At most of the study centers, ophthalmic surveillance was performed using the FDA-recommended screening protocol, which included visual acuity testing, dilated fundus examination, Amsler grid testing, and color vision testing. However, at the Stanford University center, the following sensitive screening procedures were added at the discretion of the retinal physician: high-resolution spectral-domain optical coherence tomography (OCT), fundus autofluorescence (FAF) imaging, Humphrey visual field (HVF) testing, and multifocal electroretinography (mfERG).

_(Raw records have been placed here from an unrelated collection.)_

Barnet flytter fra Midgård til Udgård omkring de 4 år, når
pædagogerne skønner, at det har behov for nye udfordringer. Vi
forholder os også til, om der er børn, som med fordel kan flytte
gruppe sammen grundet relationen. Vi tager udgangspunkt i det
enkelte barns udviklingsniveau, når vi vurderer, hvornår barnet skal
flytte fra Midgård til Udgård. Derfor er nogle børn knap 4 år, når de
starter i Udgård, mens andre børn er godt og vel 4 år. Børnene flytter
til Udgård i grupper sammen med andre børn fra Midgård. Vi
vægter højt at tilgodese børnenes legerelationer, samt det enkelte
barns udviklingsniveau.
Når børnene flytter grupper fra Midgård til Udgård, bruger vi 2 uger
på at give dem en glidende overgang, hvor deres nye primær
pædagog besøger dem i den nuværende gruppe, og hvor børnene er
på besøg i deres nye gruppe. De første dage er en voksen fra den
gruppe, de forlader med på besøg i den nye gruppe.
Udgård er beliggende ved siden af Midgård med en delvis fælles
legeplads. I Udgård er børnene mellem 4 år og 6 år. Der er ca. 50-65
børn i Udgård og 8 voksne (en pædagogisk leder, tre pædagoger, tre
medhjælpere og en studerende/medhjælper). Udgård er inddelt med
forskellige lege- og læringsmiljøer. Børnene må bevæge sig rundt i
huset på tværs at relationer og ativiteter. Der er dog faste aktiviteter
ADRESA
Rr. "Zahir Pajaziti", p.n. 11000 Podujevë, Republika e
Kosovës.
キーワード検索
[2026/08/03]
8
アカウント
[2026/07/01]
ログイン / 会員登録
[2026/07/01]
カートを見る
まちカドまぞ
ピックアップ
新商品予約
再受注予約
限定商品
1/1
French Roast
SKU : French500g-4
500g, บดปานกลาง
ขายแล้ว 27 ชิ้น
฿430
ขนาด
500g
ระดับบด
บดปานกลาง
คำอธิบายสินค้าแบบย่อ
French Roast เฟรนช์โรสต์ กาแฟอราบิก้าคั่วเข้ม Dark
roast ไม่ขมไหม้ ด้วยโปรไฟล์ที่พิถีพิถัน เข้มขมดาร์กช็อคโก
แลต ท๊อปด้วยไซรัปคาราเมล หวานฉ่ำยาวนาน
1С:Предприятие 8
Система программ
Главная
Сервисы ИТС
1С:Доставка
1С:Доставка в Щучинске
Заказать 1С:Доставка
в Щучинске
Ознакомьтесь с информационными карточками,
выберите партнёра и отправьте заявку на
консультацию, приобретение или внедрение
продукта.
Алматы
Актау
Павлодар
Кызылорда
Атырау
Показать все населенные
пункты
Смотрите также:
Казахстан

Of the 7 patients at the Stanford site who had exposure of at least 6 months, 2 patients developed retinal toxicity (at 11 and 17 months of exposure). Damage was identified by OCT imaging, mfERG testing, and, in 1 case, HVF testing. FAF imaging remained normal. Neither patient had symptomatic visual acuity loss.
These cases suggest that high doses of hydroxychloroquine can initiate the development of retinal toxicity within 1 to 2 years. Although synergy with erlotinib is theoretically possible, there are no prior reports of erlotinib-associated retinal toxicity despite more than a decade of use. The authors encouraged other investigators to incorporate modern, sensitive retinal screening techniques into their surveillance plans for future trials of high-dose hydroxychloroquine regimens.
Cataract Surgery Outcomes in Glaucomatous Eyes
Turalba et al. compared visual acuity outcomes, vision-related quality of life, and complications related to cataract surgery in eyes with and without glaucoma, using a retrospective cohort study design. They found that eyes with glaucoma were more likely than those without glaucoma to experience cataract surgery complications.
Cataract surgery outcomes in eyes with glaucoma (cases) and without glaucoma (controls) from the Veterans Affairs Ophthalmic Surgical Outcomes Data Project were compared. The researchers identified 608 glaucoma cases and 4,306 controls who were undergoing planned cataract surgery. After adjustment for many factors, the glaucoma cases were more likely than the controls to have posterior capsular tear with vitrectomy and sulcus IOL placement during cataract surgery. Glaucoma cases were also more likely to have postoperative inflammation, prolonged elevated IOP, and additional surgery within 30 days.
Mean best-corrected visual acuity (BCVA) and Visual Function Questionnaire (VFQ) scores significantly improved after cataract surgery in both groups, but there were larger improvements in BCVA and VFQ composite scores in the controls than in the glaucoma cases. A postoperative BCVA of 20/40 or better was attained in 94% of control eyes and in 89% of glaucoma case eyes.
Eyes with glaucoma had a higher risk for complications related to cataract surgery, even when the researchers controlled for risk factors such as age, pseudoexfoliation, small pupils, shallow anterior chamber depth, and prior ocular surgery. Glaucoma cases experienced more modest visual improvement compared with control eyes. Nevertheless, glaucoma patients still experienced substantial benefits in BCVA and vision-related quality-of-life outcomes after cataract extraction.
American Journal of Ophthalmology summaries are edited by Thomas J. Liesegang, MD.